La récente initiative de l’essayiste Gabrielle Siry-Houari et du député LFI Antoine Léaument visant à saisir le procureur de la République à l’encontre de Pierre Manent est emblématique d’une époque qui confond le débat d’idées avec la volonté d’exclure, de disqualifier, voire de criminaliser l’expression d’une pensée dissidente.

Lors de son passage dans l’émission Le Club Le Figaro le 5 décembre 2024, Pierre Manent a exprimé une inquiétude que beaucoup de nos concitoyens partagent, sur les difficultés d’intégration et de civilité dans une France profondément travaillée par les fractures identitaires et culturelles.

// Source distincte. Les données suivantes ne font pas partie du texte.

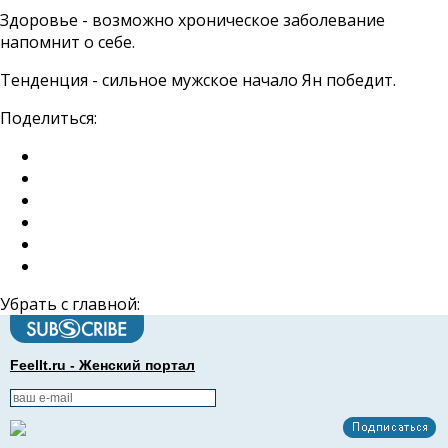
Здоровье - возможно хроническое заболевание
напомнит о себе.
Тенденция - сильное мужское начало Ян победит.
Поделиться:
Убрать с главной:
FeelIt.ru - Женский портал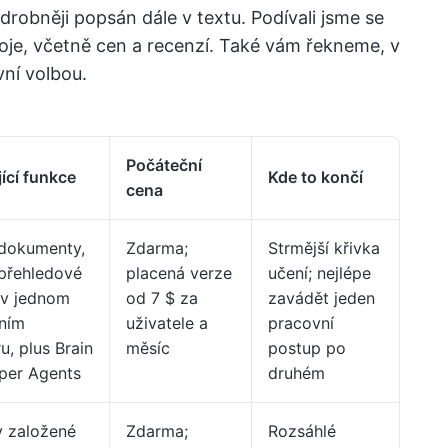
robněji popsán dále v textu. Podívali jsme se
roje, včetně cen a recenzí. Také vám řekneme, v
vní volbou.
Počáteční
ící funkce
Kde to končí
cena
 dokumenty,
Zdarma;
Strmější křivka
 přehledové
placená verze
učení; nejlépe
 v jednom
od 7 $ za
zavádět jeden
ním
uživatele a
pracovní
u, plus Brain
měsíc
postup po
uper Agents
druhém
y založené
Zdarma;
Rozsáhlé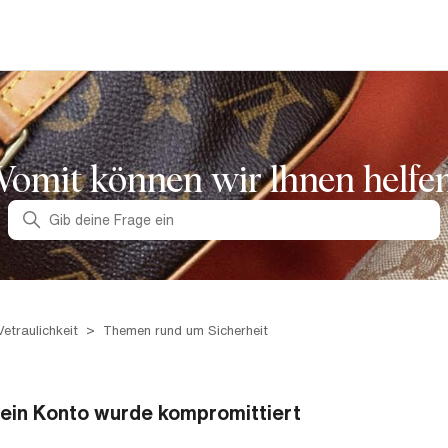
omit können wir lhnen helfe
Suche
Vetraulichkeit
Themen rund um Sicherheit
ein Konto wurde kompromittiert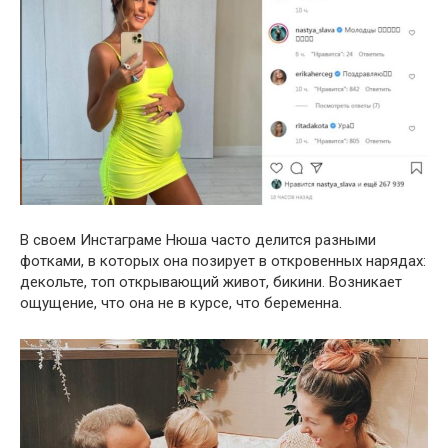
В своем Инстаграме Нюша часто делится разными
фотками, в которых она позирует в откровенных нарядах:
декольте, топ открывающий живот, бикини. Возникает
ощущение, что она не в курсе, что беременна.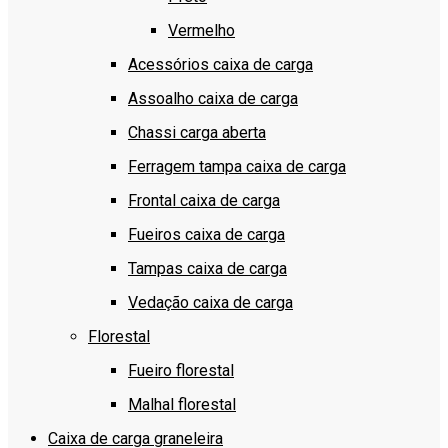
Vermelho
Acessórios caixa de carga
Assoalho caixa de carga
Chassi carga aberta
Ferragem tampa caixa de carga
Frontal caixa de carga
Fueiros caixa de carga
Tampas caixa de carga
Vedação caixa de carga
Florestal
Fueiro florestal
Malhal florestal
Caixa de carga graneleira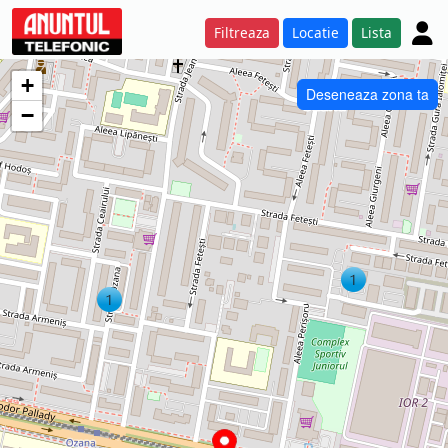
Filtreaza
Locatie
Lista
+
Deseneaza zona ta
−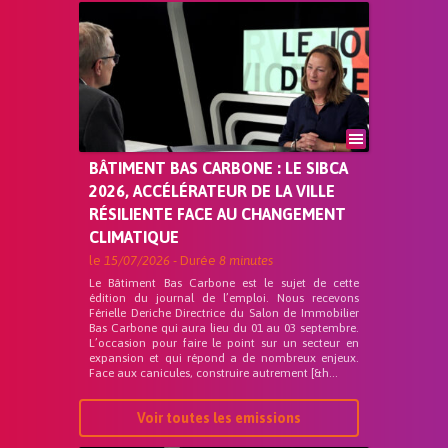
BÂTIMENT BAS CARBONE : LE SIBCA
2026, ACCÉLÉRATEUR DE LA VILLE
RÉSILIENTE FACE AU CHANGEMENT
CLIMATIQUE
le
15/07/2026
- Durée
8 minutes
Le Bâtiment Bas Carbone est le sujet de cette
édition du journal de l’emploi. Nous recevons
Férielle Deriche Directrice du Salon de Immobilier
Bas Carbone qui aura lieu du 01 au 03 septembre.
L’occasion pour faire le point sur un secteur en
expansion et qui répond a de nombreux enjeux.
Face aux canicules, construire autrement [&h...
Voir toutes les emissions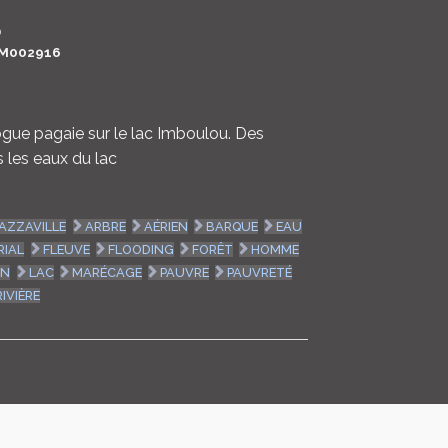
LOGIN
0
M002916
ENGLISH
gue pagaie sur le lac Imboulou. Des
s les eaux du lac
AZZAVILLE
ARBRE
AÉRIEN
BARQUE
EAU
RIAL
FLEUVE
FLOODING
FORÊT
HOMME
ON
LAC
MARÉCAGE
PAUVRE
PAUVRETÉ
RIVIÈRE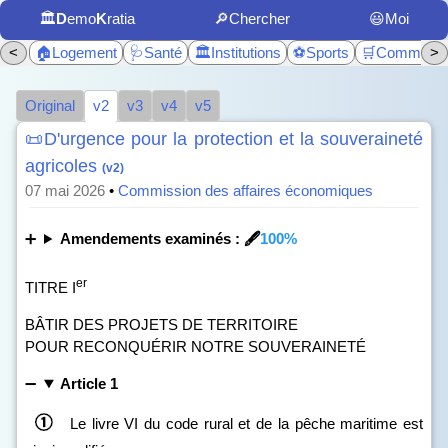
🏛️
D
emo
K
ratia
🔎Chercher
😃Moi
<
🏠Logement
🩺Santé
🏛️Institutions
⚽Sports
🛒Commerc
>
Original
v2
v3
v4
v5
📜D'urgence pour la protection et la souveraineté
agricoles
(v2)
07 mai 2026
•
Commission des affaires économiques
Amendements examinés : 🖋️
100%
er
TITRE I
BÂTIR DES PROJETS DE TERRITOIRE
POUR RECONQUÉRIR NOTRE SOUVERAINETÉ
Article 1
Le livre VI du code rural et de la pêche maritime est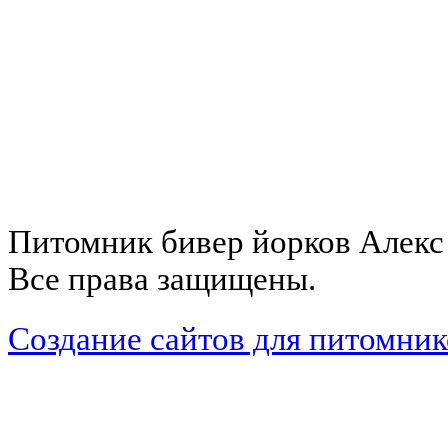
Питомник бивер йорков Алекс 
Все права защищены.
Cоздание сайтов для питомник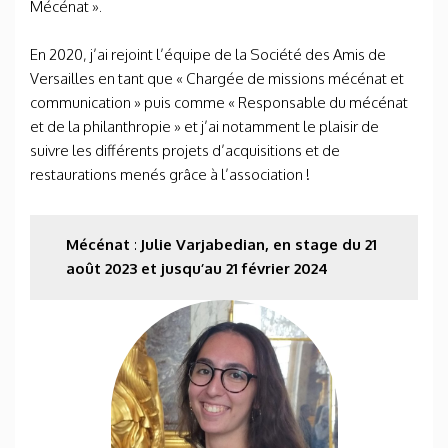
Mécénat ».
En 2020, j’ai rejoint l’équipe de la Société des Amis de
Versailles en tant que « Chargée de missions mécénat et
communication » puis comme « Responsable du mécénat
et de la philanthropie » et j’ai notamment le plaisir de
suivre les différents projets d’acquisitions et de
restaurations menés grâce à l’association !
Mécénat
:
Julie Varjabedian, en stage du 21
août 2023 et jusqu’au 21 février 2024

Dans un propos mesuré, en lien direct avec les réalités sociales, il constatait que l’augmentation de la population de culture musulmane pouvait poser des questions de coexistence civique et d’unité nationale. Rien qui ne sorte, fondamentalement, du périmètre de la réflexion politique légitime.
Pour autant, Gabrielle Siry-Houari qualifie les propos de Pierre Manent de « diffamation à caractère raciste envers les personnes de confession musulmane » (article 32 de la loi du 29 juillet 1881 sur la liberté de la presse) alors qu’Antoine Léaument les qualifie de « provocation à la discrimination, à la haine ou à la violence » (article 24 de la loi de 1881).
Ni injure, ni appel à la violence, ni imputation de faits précis : aucune des qualifications retenues ne tient sérieusement d’un point de vue juridique. Ce signalement s’inscrit dans une logique de disqualification morale, non dans une démarche de justice. C’est pourquoi le collectif Justitia, en la personne de Maître Aymeric de Lamotte, s’est chargé de la défense du philosophe.
La tentative de judiciarisation des propos de Pierre Manent relève une nouvelle fois d’une instrumentalisation politique du droit.
Que des élus instrumentalisent l’article 40 du Code de procédure pénale pour faire pression sur une pensée critique est préoccupant.
La liberté d’expression, surtout sur des sujets aussi sensibles que l’intégration et l’identité, mérite d’être protégée, non intimidée.